Pharmacists deal with new patients and problems on a daily basis, which is great for people who want variety in their jobs. There’s more to the job than just filling prescriptions as pharmacists can do everything from instructing and advising patience on health topics to administering vaccinations, supervising pharmacy technicians, and maintaining records.
What Degrees Are Required To Become a Pharmacist?
Students who want to work as pharmacists need a Doctor of Pharmacy (Pharm.D) degree to do so. This doctorate typically takes about four years to complete and admission requirements can vary. Students who want to enroll in a Pharm.D program are usually required to have completed prerequisite courses such as general biology, general chemistry, general physics, calculus, and statistics from an accredited college or university. It is also possible to complete a dual degree and earn a bachelor of Science in Pharmacy Foundations in addition to the Pharm.D. degree. In addition, students are also able to choose which academic concentrations to focus on and can also earn certificates, such as immunization, and tobacco treatment specialist, while completing their studies.

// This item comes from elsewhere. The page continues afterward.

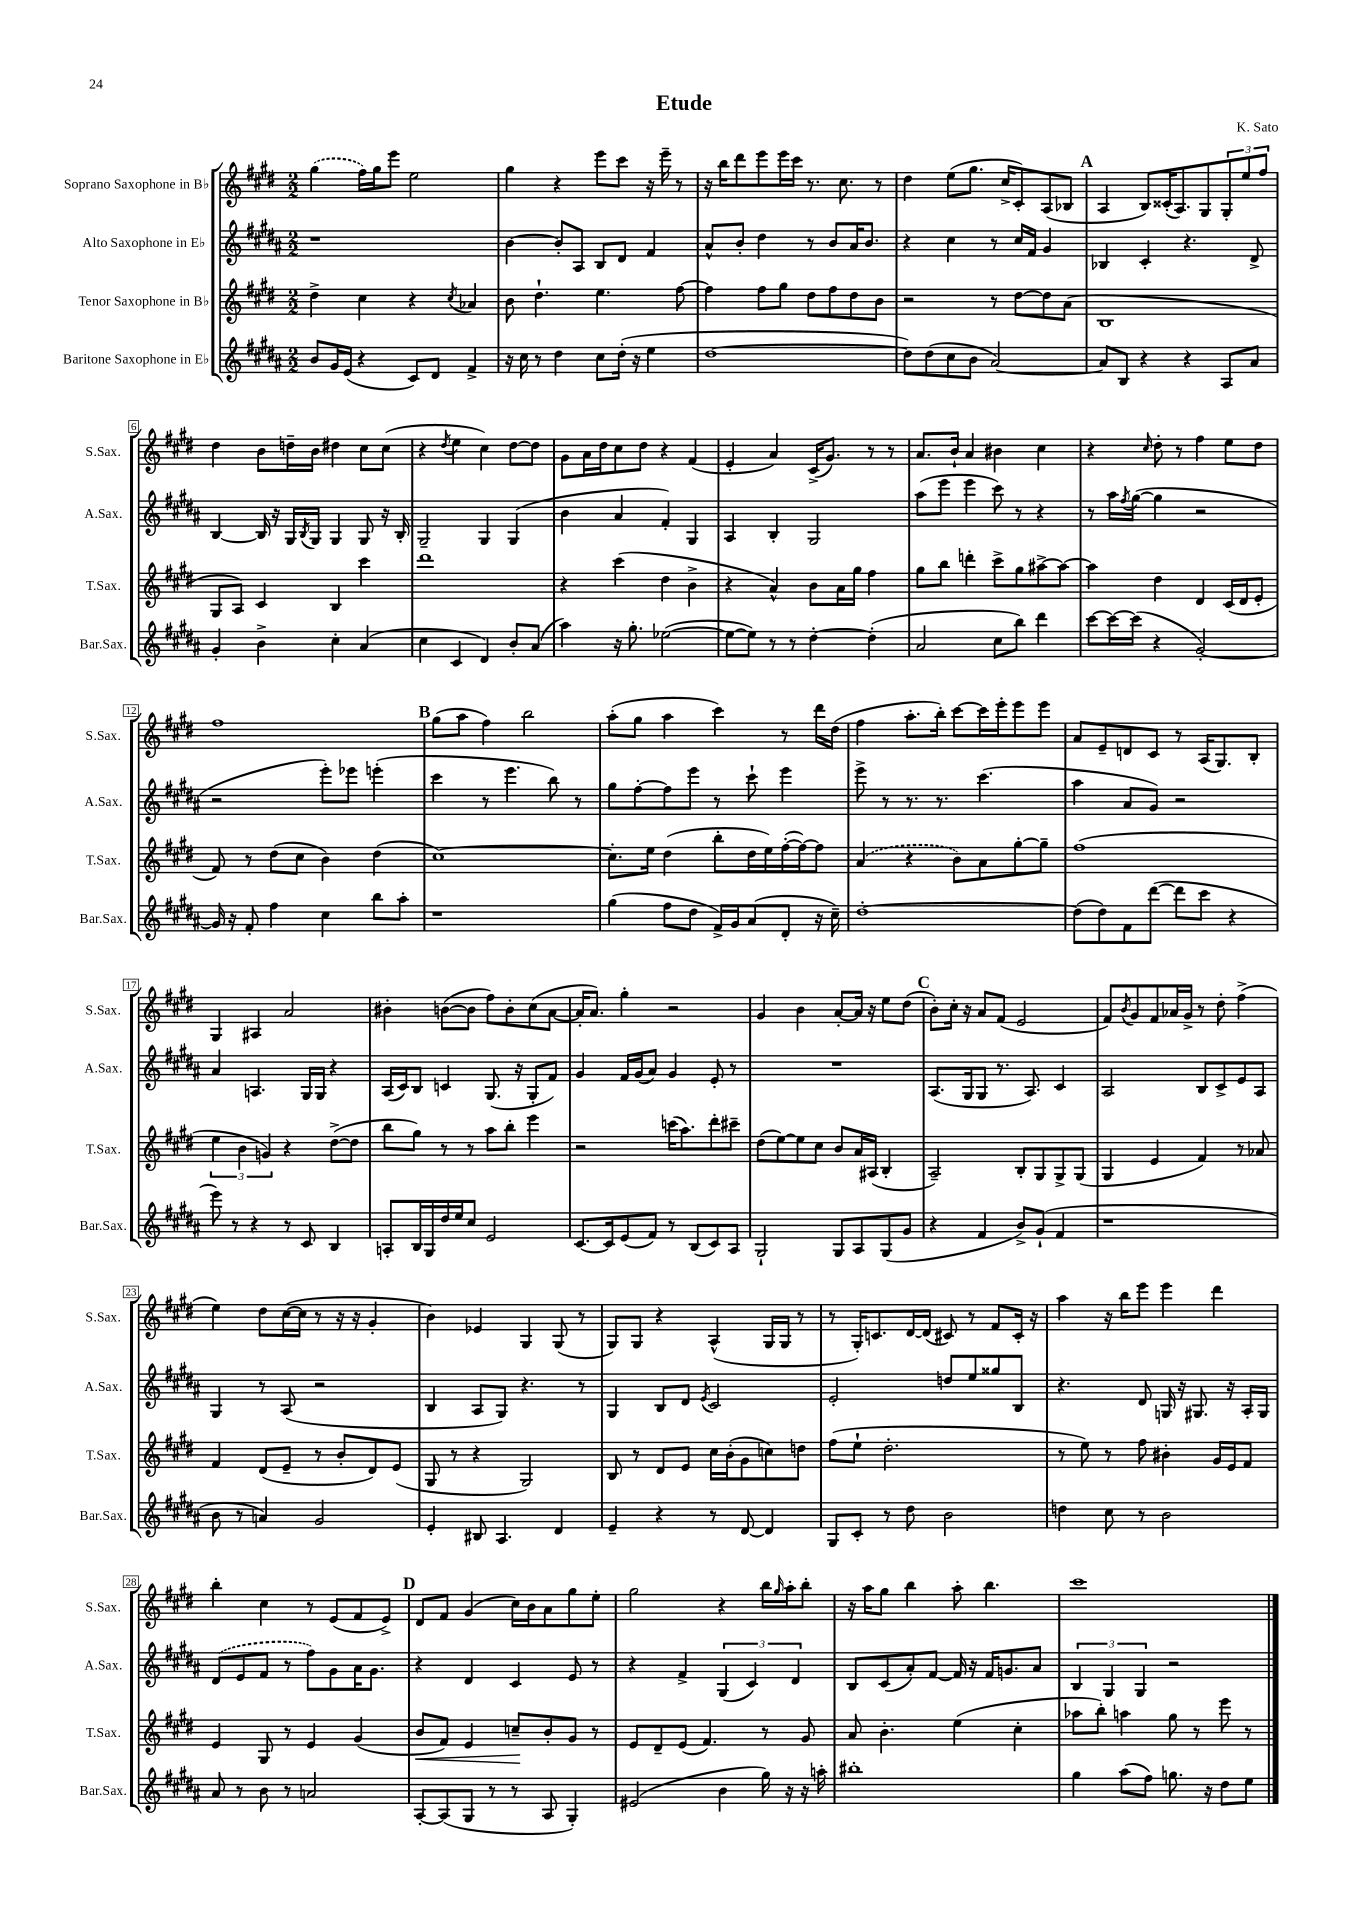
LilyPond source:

Is A License Required To Become a Pharmacist?
When earning a degree it is important to make sure that it is accredited by the Accreditation Council for Pharmacy Education in order to become a licensed pharmacist. In the US each state might have different individual requirements for obtaining a pharmacists license, but students must pass the North American Pharmacist Licensure Exam (NAPLEX) if they wish to practice in every state.
Becoming a pharmacist is a great opportunity to become a highly respected member of your community and to help people get well. It also opens up a lot more career opportunities than most people assume. While it is not suitable for everyone, it can be an exciting and rewarding career path for those who feel the calling to become a pharmacist.